With their Invented Instrument Duo, Paul Dresher and Joel Davel take a different tack. Formed in 2001, the duo has collaborated with instrument builders Don Buchla and Daniel Schmidt to explore new paths in sound and performance. Unseen/Unheard, the duo’s first full-length concerts in San Francisco, featured four invented instruments.

Dresher and Schmidt’s Hurdy Grande is constructed like a traditional hurdy-gurdy, with a wooden wheel that “bows” the strings. On the traditional instrument, one hand cranks the wheel while the other plays keys that vary the strings’ pitch. The Hurdy Grande operates with an electrically powered wheel and features a much larger scale length. Additionally, the instrument is amplified.

Don Buchla’s Marimba Lumina resembles the acoustic marimba but uses electronic mallets and bars to trigger sounds. As one of its co-creators, Joel Davel has an impressive command of the instrument.

Featured on three of the program’s four pieces, the Marimba Lumina provided kaleidoscopic variety. In Dresher’s Glimpsed from Afar, Davel used the instrument to process acoustic sounds with digital effects, trigger a massive library of sampled drums, and play a synthesizer.

Paul Dresher

Glimpsed from Afar also featured another Dresher/Schmidt creation, the Quadrachord. At nearly 14 feet long, its strings are tuned to phenomenally low pitches. One feature of this huge scale, as Dresher points out, is the wide spacing of its harmonic nodes.

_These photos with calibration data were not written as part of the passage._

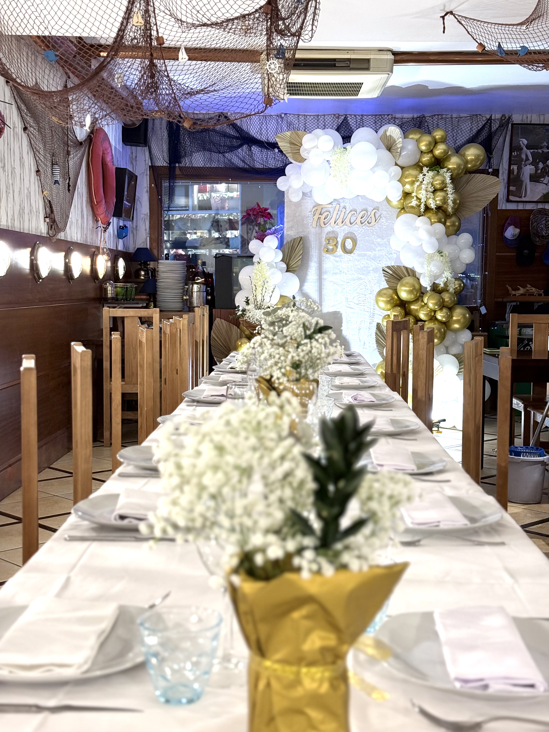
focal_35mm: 48
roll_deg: -0.2
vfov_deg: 39.7
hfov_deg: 30.3
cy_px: 366
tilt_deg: -4.2
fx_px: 1015
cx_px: 274
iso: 200
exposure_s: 1/50
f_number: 1.78
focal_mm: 6.76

On a violin’s strings, the higher pitches of the harmonic series are separated by millimeters or less, rendering them difficult to play with accuracy. The Quadrachord’s harmonics are spread out like piano keys, and Dresher put them to fascinating use. Beautiful harmonic chords rang from the instrument, oddly tuned but enchantingly resonant.

Part composition and part comedy sketch, Joe Davel’s Out of Thin Air uses the Buchla Lightning, a wireless electronic instrument consisting of two wands which transmit infrared light to a sensor. By varying the wands’ position and acceleration, the performer can control electronic or sampled sounds.

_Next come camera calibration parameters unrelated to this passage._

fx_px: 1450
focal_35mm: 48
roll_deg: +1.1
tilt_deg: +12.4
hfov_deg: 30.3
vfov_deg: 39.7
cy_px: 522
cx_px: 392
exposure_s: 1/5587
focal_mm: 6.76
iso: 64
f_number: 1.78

Out of Thin Air is a theatrical journey in which the performer attempts to master an instrument with ever-changing parameters. Curiosity leads to enjoyment and then frustration as the instrument’s sounds metamorphose, control slipping from the performer’s fingers as quickly as it arrived.

Davel’s inventiveness was endless. At times the wands became mallets, beating the skin of a virtual drum. One wand transformed into a giant plectrum, brushing against the strings of an imaginary guitar. Davel later became a conductor, the wand his baton, starting and stopping samples of a disco track with a flick of the wrist.

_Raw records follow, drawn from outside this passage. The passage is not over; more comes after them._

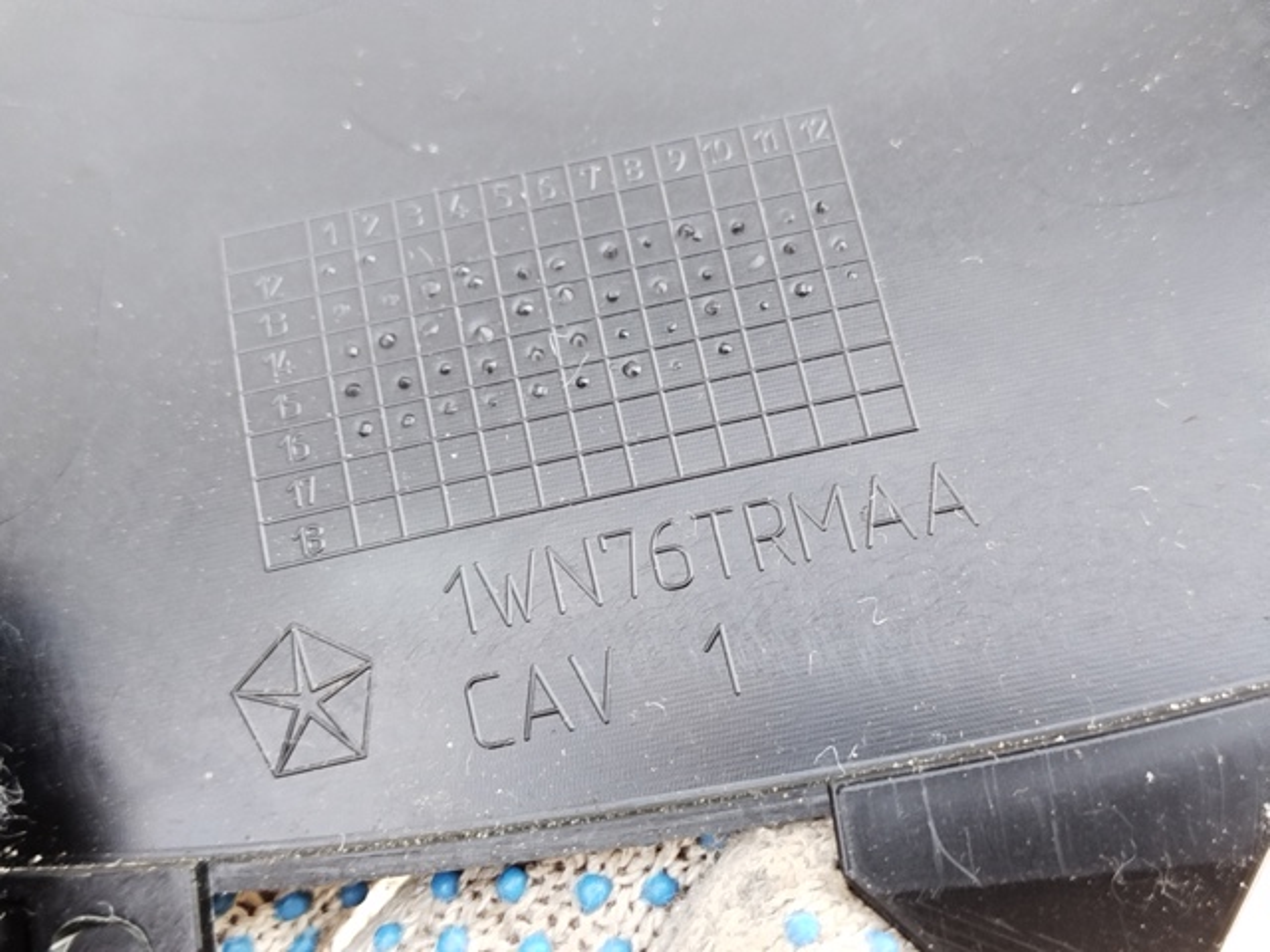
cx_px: 635
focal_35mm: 48
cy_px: 476
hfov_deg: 39.7
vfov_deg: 30.3
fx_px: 1761
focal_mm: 5.31
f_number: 1.7
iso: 500
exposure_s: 1/33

The slapstick routine of feigning surprise and frustration at the Lightning’s responses grew tiresome toward the end of the piece, but overall the comedy was effective. Davel’s program notes mention that the piece contains music intended for choreographer Allyson Greene; indeed, an alternate version of Out of Thin Air would be captivating in the hands of a virtuoso dancer.

Dresher’s Three for Two, with video by Naomie Kremer, had its world premiere at the Saturday evening performance. Davel took advantage of the Hurdy Grande’s amplification by placing strings of beads on the instrument’s body as Dresher played. The beads’ amplified vibrations were mirrored in Kremer’s video, which featured heavily-processed photographs and footage of the invented instruments.

The sound was mixed well throughout the concert, with both electronic and amplified acoustic elements clear and balanced; however, the volume was sometimes overwhelming, especially the lowest frequencies in the subwoofers. Occasionally I found it necessary to plug my ears to avoid pain.

Most impressive was the duo’s tight control over time and structure. It would have been easy enough for Dresher and Davel to rely on the spectacle of their invented instruments and present a two-hour jam session. Instead, they presented four rigorous and well-rehearsed pieces, the improvisational elements carefully controlled to add spontaneity.